Instructions to follow: Please answer from the studentship notice below: at which campus is the PhD studentship offered?

Document passage:
## Start

NERC Oil and Gas CDT PhD Studentship: Lower Jurassic Source Rocks in Germany/Netherlands or Mudrock Petrography Using Advanced Electron Beam Techniques
One PhD studentship in the NERC Centre for Doctoral Training in Oil & Gas is available at the University of Exeter Penryn Campus. The fully funded studentship will be awarded for one of two possible projects: Lower Jurassic Source Rocks in Germany/Netherlands or Mudrock Petrography Using Advanced Electron Beam Techniques.
Project 1. Lower Jurassic Source Rocks in Germany/Netherlands.Secondary supervisor: Dr Stuart Robinson (University of Oxford)
The pattern of Early Jurassic ‘black shale events’ that relate to global perturbations to the carbon cycle is becoming quite well known for the Early Jurassic, where several such events have been described from NW Europe basins and elsewhere. What is much less well known is how these black shale events relate to regional or global sea-level changes, and the effects of basinal tectonics and palaeogeography on organic matter enrichment and quality within individual basins.

## End

Supplied records:
## Start

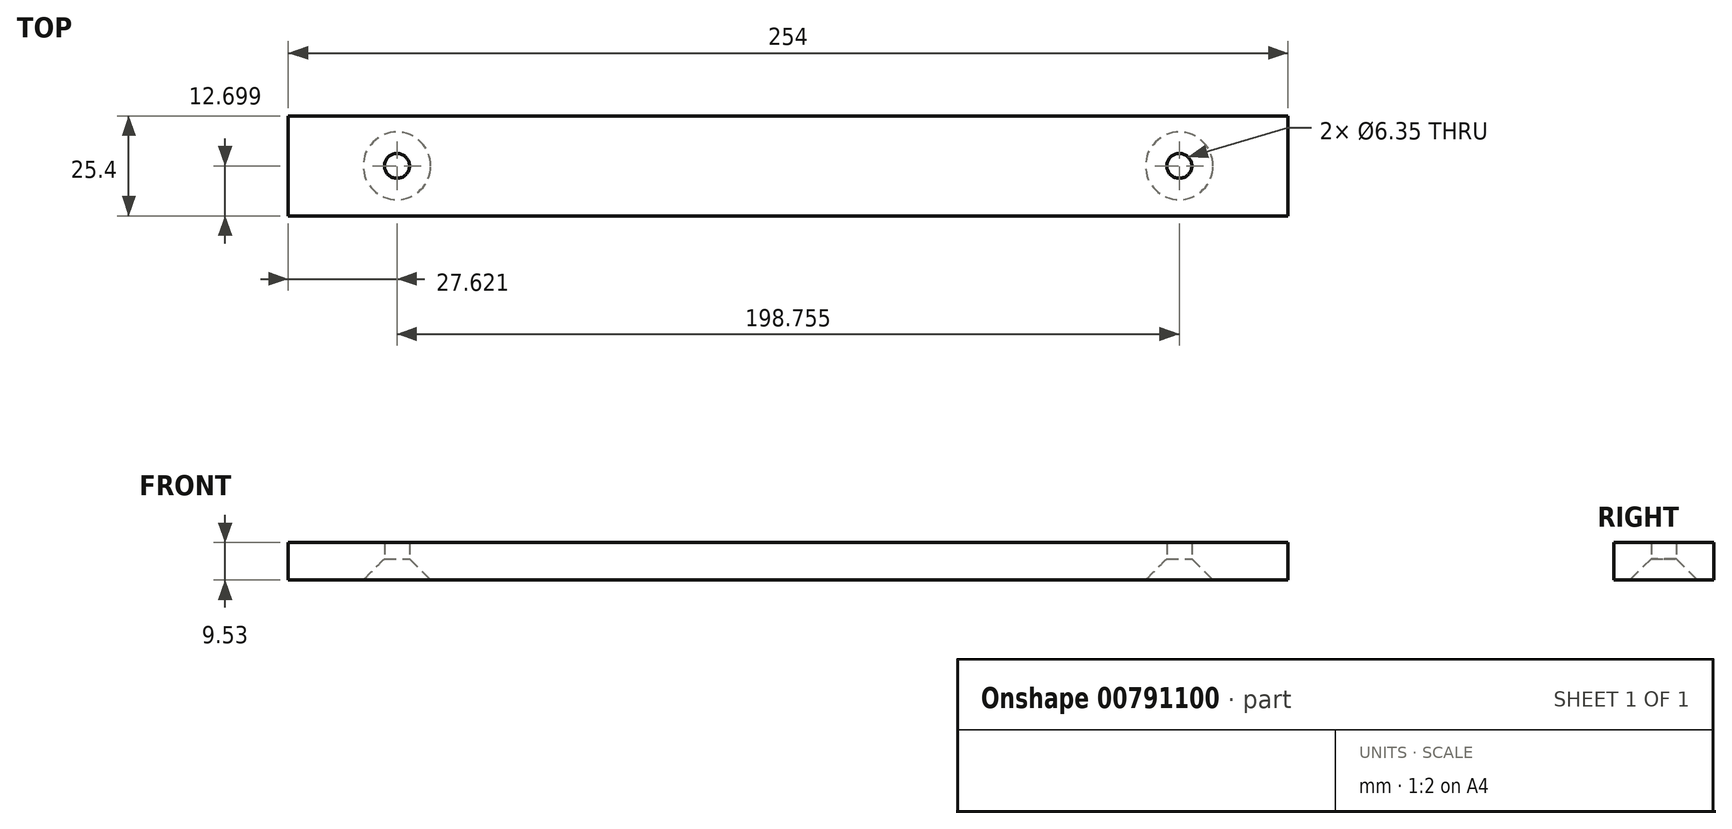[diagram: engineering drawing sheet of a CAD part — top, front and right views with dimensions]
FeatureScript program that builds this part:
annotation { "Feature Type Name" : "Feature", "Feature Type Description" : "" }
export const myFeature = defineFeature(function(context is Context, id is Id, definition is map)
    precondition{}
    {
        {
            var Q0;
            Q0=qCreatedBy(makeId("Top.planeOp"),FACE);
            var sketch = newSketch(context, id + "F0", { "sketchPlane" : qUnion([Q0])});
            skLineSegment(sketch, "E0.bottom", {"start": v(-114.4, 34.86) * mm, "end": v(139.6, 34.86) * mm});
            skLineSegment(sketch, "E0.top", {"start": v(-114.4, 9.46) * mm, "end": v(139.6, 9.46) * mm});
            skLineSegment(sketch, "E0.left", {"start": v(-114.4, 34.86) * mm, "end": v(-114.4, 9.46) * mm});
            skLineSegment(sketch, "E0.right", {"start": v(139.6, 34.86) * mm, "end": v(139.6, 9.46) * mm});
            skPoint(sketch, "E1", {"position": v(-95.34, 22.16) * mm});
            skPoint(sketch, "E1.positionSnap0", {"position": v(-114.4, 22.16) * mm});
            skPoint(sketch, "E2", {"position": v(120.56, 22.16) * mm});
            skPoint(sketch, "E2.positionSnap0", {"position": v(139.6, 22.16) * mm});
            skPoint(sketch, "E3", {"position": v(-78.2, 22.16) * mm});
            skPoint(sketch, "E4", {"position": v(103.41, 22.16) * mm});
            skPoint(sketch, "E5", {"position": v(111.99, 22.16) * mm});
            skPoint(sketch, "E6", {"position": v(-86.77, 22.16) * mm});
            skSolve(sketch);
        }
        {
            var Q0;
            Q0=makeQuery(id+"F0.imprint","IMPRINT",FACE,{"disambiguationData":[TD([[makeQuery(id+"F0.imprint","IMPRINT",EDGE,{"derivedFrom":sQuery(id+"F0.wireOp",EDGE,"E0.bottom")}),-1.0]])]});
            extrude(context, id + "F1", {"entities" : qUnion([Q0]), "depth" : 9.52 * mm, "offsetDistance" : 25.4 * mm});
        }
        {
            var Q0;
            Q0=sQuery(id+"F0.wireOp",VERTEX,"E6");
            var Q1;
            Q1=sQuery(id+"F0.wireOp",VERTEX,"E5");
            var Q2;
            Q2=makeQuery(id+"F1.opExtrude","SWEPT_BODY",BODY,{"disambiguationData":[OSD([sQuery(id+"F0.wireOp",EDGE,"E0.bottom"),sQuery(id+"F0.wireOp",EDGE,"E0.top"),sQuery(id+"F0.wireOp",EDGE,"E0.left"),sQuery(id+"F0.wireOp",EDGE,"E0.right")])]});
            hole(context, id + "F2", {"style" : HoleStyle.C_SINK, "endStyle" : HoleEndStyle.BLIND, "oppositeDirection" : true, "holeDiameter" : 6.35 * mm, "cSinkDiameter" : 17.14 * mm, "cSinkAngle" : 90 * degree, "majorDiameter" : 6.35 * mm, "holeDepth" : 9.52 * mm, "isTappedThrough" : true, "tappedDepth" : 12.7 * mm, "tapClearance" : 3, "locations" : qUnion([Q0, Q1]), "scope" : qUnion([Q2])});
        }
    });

## End

Exercise response: The University of Exeter Penryn Campus.